Pipinsried – Endlich ist der erste Sieg im Jahr 2026 unter Dach und Fach! Der FC Pipinsried hat in der Bayernliga Süd sein Heimspiel in der Küchenstadel-Arena gegen den SV Schalding-Heining glatt mit 3:0 gewonnen. Nach sieben sieglosen Spielen war das Durchatmen nach der Partie gegen die Niederbayern im Stadion hörbar. Trotz des Sieges verbleiben die Gelb-Blauen mit 36 Punkten aus 25 Spielen auf Rang zehn in der Tabelle.
Die Pipinsrieder gingen schwungvoll in die Partie, sie konnten sich zunächst einige Vorteile erspielen. Halbchancen waren die Folge. Danach fand der Gast aus dem Passauer Westen langsam in die Partie, ebenfalls ohne zwingend zu werden. Entsprechend torlos verabschiedeten sich die Teams in die Pause.
Nach der Pause trumpfte der Gastgeber dann auf. In der 47. Minute passte Mario Götzendörfer von der rechten Seite an die Strafraumkante. Von dort hatte Sebastian Keßler kein Problem, den Ball aus zentraler Position zur viel umjubelten Führung einzuschießen. Der FCP bekam das Heft des Handelns nun vollends in die Hand. Der Gast aus Schalding hatte in dieser Phase nichts entgegenzusetzen. In der 71. Minute netzte FCP-Stürmer Florian Gebert ein, sein Schuss wurde noch unhaltbar für Gästekeeper Kaan Gülcü abgefälscht.
Nur wenige Minuten später sah Gäste-Spieler Mohamed Bekaj den Gelb-Roten Karton – praktisch die Entscheidung. Zwar mühten sich die Schaldinger in der Endphase um den Anschlusstreffer, doch außer einem Lattenschuss von Daniel Zillner fünf Minuten vor Schluss kam nichts von den desillusionierten Gästen. In der 90. Minute verwandelte Jaroud Kanze schließlich einen Foulelfmeter; Dominik Neisser war zuvor im Strafraum von den Beinen geholt worden.
Grundlage des Sieges war die disziplinierte Leistung der Mannschaft und, einmal mehr, die gute Defensivarbeit. Speziell in der Zentrale machten die Gelb-Blauen den Laden dicht. Die beiden Außenverteidiger Benedikt Lobenhofer und Sebastian Keßler konnten zudem in der Offensive Akzente setzen. Entsprechend ist unter dem Strich festzuhalten, dass Schalding-Heining insgesamt zu harmlos agierte, um den FCP zu fordern. Den Gästen fehlte zum Vergleich der vergangenen Jahre das Feuer.
„Endlich. Nach Wochen des Wartens haben wir endlich den Dreier eingefahren. Heute haben wir von Minute eins alles umgesetzt. Wir haben, bis auf den Lattenschuss, so gut wie nichts zugelassen. Heute hat man gesehen, was möglich ist“, freute sich der Pipinsrieder Trainer Roman Langer nach dem Spiel. Freude machte ihm auch der Einsatz der beiden Nachwuchsspieler Dominik Neisser und Thomas Wolf, die in der Schlussphase eingewechselt wurden. Neisser holte sogar den Elfmeter heraus, der zum 3:0 führte.

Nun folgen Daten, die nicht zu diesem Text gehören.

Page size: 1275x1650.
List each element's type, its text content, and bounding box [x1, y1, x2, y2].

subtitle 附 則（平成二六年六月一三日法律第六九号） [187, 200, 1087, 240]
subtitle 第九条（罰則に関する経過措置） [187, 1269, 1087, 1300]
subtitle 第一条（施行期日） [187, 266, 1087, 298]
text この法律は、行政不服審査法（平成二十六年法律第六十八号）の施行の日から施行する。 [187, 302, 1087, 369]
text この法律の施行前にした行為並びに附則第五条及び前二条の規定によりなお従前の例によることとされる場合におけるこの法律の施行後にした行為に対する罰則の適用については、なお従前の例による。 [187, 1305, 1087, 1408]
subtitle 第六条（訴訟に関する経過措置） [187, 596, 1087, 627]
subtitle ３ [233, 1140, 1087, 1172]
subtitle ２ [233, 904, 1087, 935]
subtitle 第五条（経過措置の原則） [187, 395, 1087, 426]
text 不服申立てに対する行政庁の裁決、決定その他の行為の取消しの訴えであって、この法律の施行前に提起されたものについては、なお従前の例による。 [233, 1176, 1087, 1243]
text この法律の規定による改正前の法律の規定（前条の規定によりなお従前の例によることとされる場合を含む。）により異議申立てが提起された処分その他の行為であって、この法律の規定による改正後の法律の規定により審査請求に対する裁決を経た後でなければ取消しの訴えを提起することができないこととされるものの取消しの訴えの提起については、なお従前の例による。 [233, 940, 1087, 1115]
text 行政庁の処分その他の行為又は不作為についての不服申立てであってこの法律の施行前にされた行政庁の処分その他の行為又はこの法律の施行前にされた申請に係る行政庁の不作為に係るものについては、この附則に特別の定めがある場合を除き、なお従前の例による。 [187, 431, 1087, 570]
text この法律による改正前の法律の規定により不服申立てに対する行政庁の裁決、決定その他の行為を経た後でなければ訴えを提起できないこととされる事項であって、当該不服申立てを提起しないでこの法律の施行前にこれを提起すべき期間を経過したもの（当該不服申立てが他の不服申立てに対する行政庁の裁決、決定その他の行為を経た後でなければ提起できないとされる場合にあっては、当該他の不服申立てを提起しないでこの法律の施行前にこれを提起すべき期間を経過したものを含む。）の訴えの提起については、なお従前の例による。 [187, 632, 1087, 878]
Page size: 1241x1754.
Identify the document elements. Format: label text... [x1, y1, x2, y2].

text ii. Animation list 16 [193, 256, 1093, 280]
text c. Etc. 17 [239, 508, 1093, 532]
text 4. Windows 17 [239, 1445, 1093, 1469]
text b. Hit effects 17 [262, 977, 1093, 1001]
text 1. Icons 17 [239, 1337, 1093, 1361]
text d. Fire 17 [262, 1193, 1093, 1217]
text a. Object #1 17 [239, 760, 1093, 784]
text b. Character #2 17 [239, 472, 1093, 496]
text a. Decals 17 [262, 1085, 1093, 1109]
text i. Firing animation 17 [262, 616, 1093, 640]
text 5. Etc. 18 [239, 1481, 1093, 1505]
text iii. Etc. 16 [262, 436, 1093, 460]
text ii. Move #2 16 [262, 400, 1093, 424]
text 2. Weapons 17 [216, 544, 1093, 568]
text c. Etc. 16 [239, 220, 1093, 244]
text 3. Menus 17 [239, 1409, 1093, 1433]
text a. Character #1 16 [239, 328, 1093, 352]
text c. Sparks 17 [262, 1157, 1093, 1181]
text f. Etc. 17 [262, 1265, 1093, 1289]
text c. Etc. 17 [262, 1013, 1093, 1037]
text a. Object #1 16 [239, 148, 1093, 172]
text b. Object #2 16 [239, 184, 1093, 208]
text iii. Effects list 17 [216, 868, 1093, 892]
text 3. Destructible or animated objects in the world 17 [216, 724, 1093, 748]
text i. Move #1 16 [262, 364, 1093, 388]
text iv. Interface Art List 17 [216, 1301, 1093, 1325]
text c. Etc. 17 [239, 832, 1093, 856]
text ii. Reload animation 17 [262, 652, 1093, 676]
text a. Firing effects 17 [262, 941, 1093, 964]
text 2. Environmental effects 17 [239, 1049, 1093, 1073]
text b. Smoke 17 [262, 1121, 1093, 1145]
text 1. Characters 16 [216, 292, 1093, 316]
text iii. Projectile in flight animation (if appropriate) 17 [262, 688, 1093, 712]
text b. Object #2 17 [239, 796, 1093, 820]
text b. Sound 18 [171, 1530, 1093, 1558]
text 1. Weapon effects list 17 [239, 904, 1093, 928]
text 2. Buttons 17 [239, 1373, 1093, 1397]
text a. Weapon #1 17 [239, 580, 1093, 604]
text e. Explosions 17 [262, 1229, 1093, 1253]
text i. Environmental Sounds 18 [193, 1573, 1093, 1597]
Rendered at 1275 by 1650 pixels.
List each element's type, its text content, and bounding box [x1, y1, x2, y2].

„Heute hat man gesehen, was möglich ist.“
FCP-Trainer Roman Langer
Am kommenden Freitag empfängt der FC Pipinsried den vom Abstieg bedrohten TSV Kottern. Die Allgäuer gewannen vor Wochenfrist in Schalding mit 4:0, am vergangenen Wochenende schickten sie den FC Sturm Hauzenberg mit 3:0 auf die weite Heimreise in den Bayerischen Wald.